* Data provided:

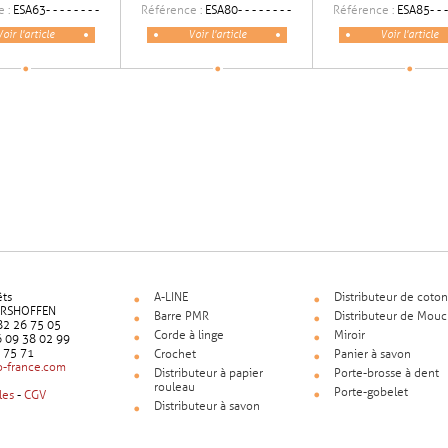
e :
ESA63- - - - - - - -
Référence :
ESA80- - - - - - - -
Référence :
ESA85- - - 
Voir l'article
Voir l'article
Voir l'article
êts
A-LINE
Distributeur de coton
ERSHOFFEN
Barre PMR
Distributeur de Mouc
9 82 26 75 05
Corde à linge
Miroir
6 09 38 02 99
5 75 71
Crochet
Panier à savon
-france.com
Distributeur à papier
Porte-brosse à dent
rouleau
Porte-gobelet
les
-
CGV
Distributeur à savon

* What you have to do:
Without including the pictures, copy all of the data exactly.

* The completed task:
e :
ESA63- - - - - - - -
Référence :
ESA80- - - - - - - -
Référence :
ESA85- - - 
Voir l'article
Voir l'article
Voir l'article
êts
A-LINE
Distributeur de coton
ERSHOFFEN
Barre PMR
Distributeur de Mouc
9 82 26 75 05
Corde à linge
Miroir
6 09 38 02 99
5 75 71
Crochet
Panier à savon
-france.com
Distributeur à papier
Porte-brosse à dent
rouleau
Porte-gobelet
les
-
CGV
Distributeur à savon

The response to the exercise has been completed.